— HOW TO COMPLETE THIS TASK —
Any pictures should be dropped; everything else in the records is to be returned exactly.

++++ DATA TO PROCESS ++++

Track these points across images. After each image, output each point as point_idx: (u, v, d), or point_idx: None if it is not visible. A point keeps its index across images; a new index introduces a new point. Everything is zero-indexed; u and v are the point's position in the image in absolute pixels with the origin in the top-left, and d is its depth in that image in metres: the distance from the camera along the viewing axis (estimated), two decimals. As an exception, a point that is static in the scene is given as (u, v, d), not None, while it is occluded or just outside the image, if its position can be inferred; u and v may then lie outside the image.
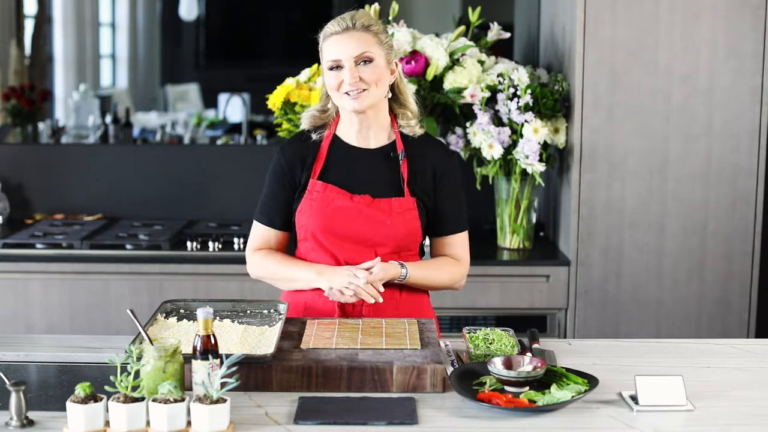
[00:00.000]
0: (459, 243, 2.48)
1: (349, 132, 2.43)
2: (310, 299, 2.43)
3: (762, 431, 1.86)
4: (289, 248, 2.52)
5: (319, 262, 2.42)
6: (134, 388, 1.80)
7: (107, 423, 1.77)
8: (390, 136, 2.43)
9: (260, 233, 2.48)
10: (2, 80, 5.00)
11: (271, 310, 2.38)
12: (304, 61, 3.51)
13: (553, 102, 3.39)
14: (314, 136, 2.45)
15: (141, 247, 3.53)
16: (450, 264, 2.47)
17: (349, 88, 2.32)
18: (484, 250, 3.57)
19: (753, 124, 3.39)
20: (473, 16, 3.53)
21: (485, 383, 2.02)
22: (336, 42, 2.33)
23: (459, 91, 3.39)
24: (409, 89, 2.47)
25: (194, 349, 1.87)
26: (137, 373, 1.82)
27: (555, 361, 2.21)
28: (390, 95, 2.41)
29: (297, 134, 2.51)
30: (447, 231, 2.46)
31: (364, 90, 2.32)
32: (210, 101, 6.39)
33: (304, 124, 2.47)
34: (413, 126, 2.43)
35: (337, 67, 2.33)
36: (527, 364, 2.02)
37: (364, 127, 2.41)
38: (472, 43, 3.51)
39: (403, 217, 2.37)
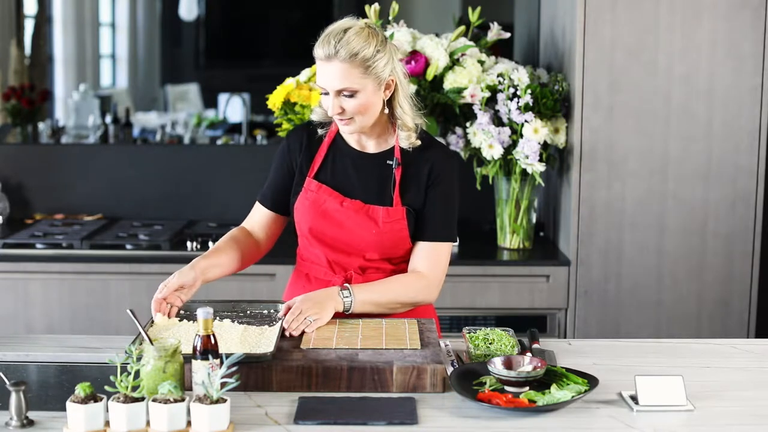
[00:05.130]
0: (429, 253, 2.38)
1: (349, 135, 2.42)
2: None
3: (762, 431, 1.86)
4: (291, 240, 2.53)
5: (313, 260, 2.45)
6: (134, 388, 1.80)
7: (107, 423, 1.77)
8: (390, 142, 2.41)
9: (253, 209, 2.51)
10: (2, 80, 5.00)
11: (271, 310, 2.38)
12: (304, 61, 3.48)
13: (553, 102, 3.39)
14: (320, 131, 2.44)
15: (141, 247, 3.53)
16: (406, 279, 2.37)
17: (331, 114, 2.30)
18: (484, 250, 3.58)
19: (753, 124, 3.39)
20: (473, 16, 3.53)
21: (485, 383, 2.02)
22: (320, 68, 2.27)
23: (459, 91, 3.39)
24: (409, 97, 2.37)
25: (194, 349, 1.87)
26: (137, 373, 1.82)
27: (555, 361, 2.21)
28: (387, 110, 2.34)
29: (306, 122, 2.50)
30: (424, 236, 2.38)
31: (349, 118, 2.29)
32: (210, 101, 6.39)
33: (314, 116, 2.45)
34: (412, 139, 2.35)
35: (325, 92, 2.29)
36: (527, 364, 2.02)
37: (362, 138, 2.41)
38: (472, 43, 3.51)
39: (390, 226, 2.35)
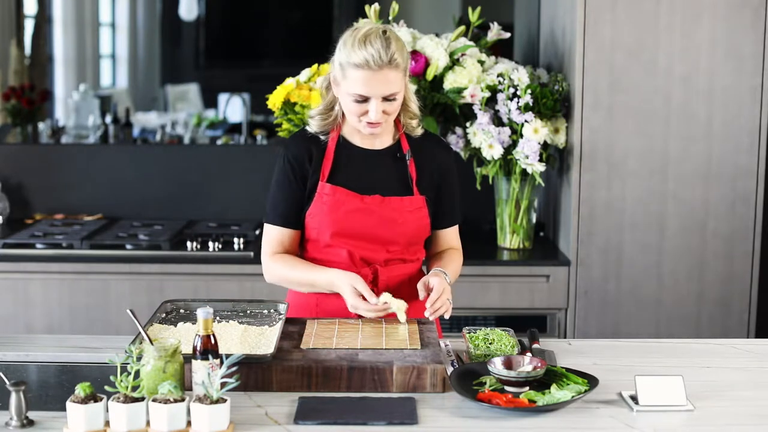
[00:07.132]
0: (456, 233, 2.57)
1: (355, 134, 2.42)
2: (322, 296, 2.42)
3: (762, 431, 1.86)
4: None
5: (335, 261, 2.40)
6: (134, 388, 1.80)
7: (107, 423, 1.77)
8: (394, 137, 2.44)
9: (275, 236, 2.42)
10: (2, 80, 5.00)
11: (271, 310, 2.39)
12: (304, 61, 3.51)
13: (553, 102, 3.39)
14: (322, 138, 2.42)
15: (141, 247, 3.53)
16: (457, 256, 2.55)
17: (373, 120, 2.30)
18: (484, 250, 3.57)
19: (753, 124, 3.39)
20: (473, 16, 3.53)
21: (485, 383, 2.02)
22: (367, 78, 2.24)
23: (459, 91, 3.39)
24: (411, 90, 2.44)
25: (194, 349, 1.87)
26: (137, 373, 1.82)
27: (555, 361, 2.21)
28: None
29: (299, 132, 2.48)
30: (447, 223, 2.53)
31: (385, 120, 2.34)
32: (210, 101, 6.39)
33: (312, 128, 2.42)
34: (414, 126, 2.44)
35: (363, 99, 2.27)
36: (527, 364, 2.02)
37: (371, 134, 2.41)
38: (472, 43, 3.51)
39: (413, 215, 2.41)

++++

— WORKED SOLUTION —
Track these points across images. After each image, output each point as point_idx: (u, v, d), or point_idx: None if it is not visible. A point keeps its index across images; a new index introduces a new point. Everything is zero-indexed; u and v are the point's position in the image in absolute pixels with the origin in the top-left, and d is its depth in that image in metres: the distance from the camera along the viewing axis (estimated), two decimals. As an exception, a point that is static in the scene is given as (u, v, d), not None, while it is occluded or just outside the image, if its position can be inferred; u and v may then lie outside the image.
[00:00.000]
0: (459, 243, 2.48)
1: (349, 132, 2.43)
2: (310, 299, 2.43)
3: (762, 431, 1.86)
4: (289, 248, 2.52)
5: (319, 262, 2.42)
6: (134, 388, 1.80)
7: (107, 423, 1.77)
8: (390, 136, 2.43)
9: (260, 233, 2.48)
10: (2, 80, 5.00)
11: (271, 310, 2.38)
12: (304, 61, 3.51)
13: (553, 102, 3.39)
14: (314, 136, 2.45)
15: (141, 247, 3.53)
16: (450, 264, 2.47)
17: (349, 88, 2.32)
18: (484, 250, 3.57)
19: (753, 124, 3.39)
20: (473, 16, 3.53)
21: (485, 383, 2.02)
22: (336, 42, 2.33)
23: (459, 91, 3.39)
24: (409, 89, 2.47)
25: (194, 349, 1.87)
26: (137, 373, 1.82)
27: (555, 361, 2.21)
28: (390, 95, 2.41)
29: (297, 134, 2.51)
30: (447, 231, 2.46)
31: (364, 90, 2.32)
32: (210, 101, 6.39)
33: (304, 124, 2.47)
34: (413, 126, 2.43)
35: (337, 67, 2.33)
36: (527, 364, 2.02)
37: (364, 127, 2.41)
38: (472, 43, 3.51)
39: (403, 217, 2.37)
[00:05.130]
0: (429, 253, 2.38)
1: (349, 135, 2.42)
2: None
3: (762, 431, 1.86)
4: (291, 240, 2.53)
5: (313, 260, 2.45)
6: (134, 388, 1.80)
7: (107, 423, 1.77)
8: (390, 142, 2.41)
9: (253, 209, 2.51)
10: (2, 80, 5.00)
11: (271, 310, 2.38)
12: (304, 61, 3.48)
13: (553, 102, 3.39)
14: (320, 131, 2.44)
15: (141, 247, 3.53)
16: (406, 279, 2.37)
17: (331, 114, 2.30)
18: (484, 250, 3.58)
19: (753, 124, 3.39)
20: (473, 16, 3.53)
21: (485, 383, 2.02)
22: (320, 68, 2.27)
23: (459, 91, 3.39)
24: (409, 97, 2.37)
25: (194, 349, 1.87)
26: (137, 373, 1.82)
27: (555, 361, 2.21)
28: (387, 110, 2.34)
29: (306, 122, 2.50)
30: (424, 236, 2.38)
31: (349, 118, 2.29)
32: (210, 101, 6.39)
33: (314, 116, 2.45)
34: (412, 139, 2.35)
35: (325, 92, 2.29)
36: (527, 364, 2.02)
37: (362, 138, 2.41)
38: (472, 43, 3.51)
39: (390, 226, 2.35)
[00:07.132]
0: (456, 233, 2.57)
1: (355, 134, 2.42)
2: (322, 296, 2.42)
3: (762, 431, 1.86)
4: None
5: (335, 261, 2.40)
6: (134, 388, 1.80)
7: (107, 423, 1.77)
8: (394, 137, 2.44)
9: (275, 236, 2.42)
10: (2, 80, 5.00)
11: (271, 310, 2.39)
12: (304, 61, 3.51)
13: (553, 102, 3.39)
14: (322, 138, 2.42)
15: (141, 247, 3.53)
16: (457, 256, 2.55)
17: (373, 120, 2.30)
18: (484, 250, 3.57)
19: (753, 124, 3.39)
20: (473, 16, 3.53)
21: (485, 383, 2.02)
22: (367, 78, 2.24)
23: (459, 91, 3.39)
24: (411, 90, 2.44)
25: (194, 349, 1.87)
26: (137, 373, 1.82)
27: (555, 361, 2.21)
28: None
29: (299, 132, 2.48)
30: (447, 223, 2.53)
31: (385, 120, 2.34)
32: (210, 101, 6.39)
33: (312, 128, 2.42)
34: (414, 126, 2.44)
35: (363, 99, 2.27)
36: (527, 364, 2.02)
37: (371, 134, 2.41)
38: (472, 43, 3.51)
39: (413, 215, 2.41)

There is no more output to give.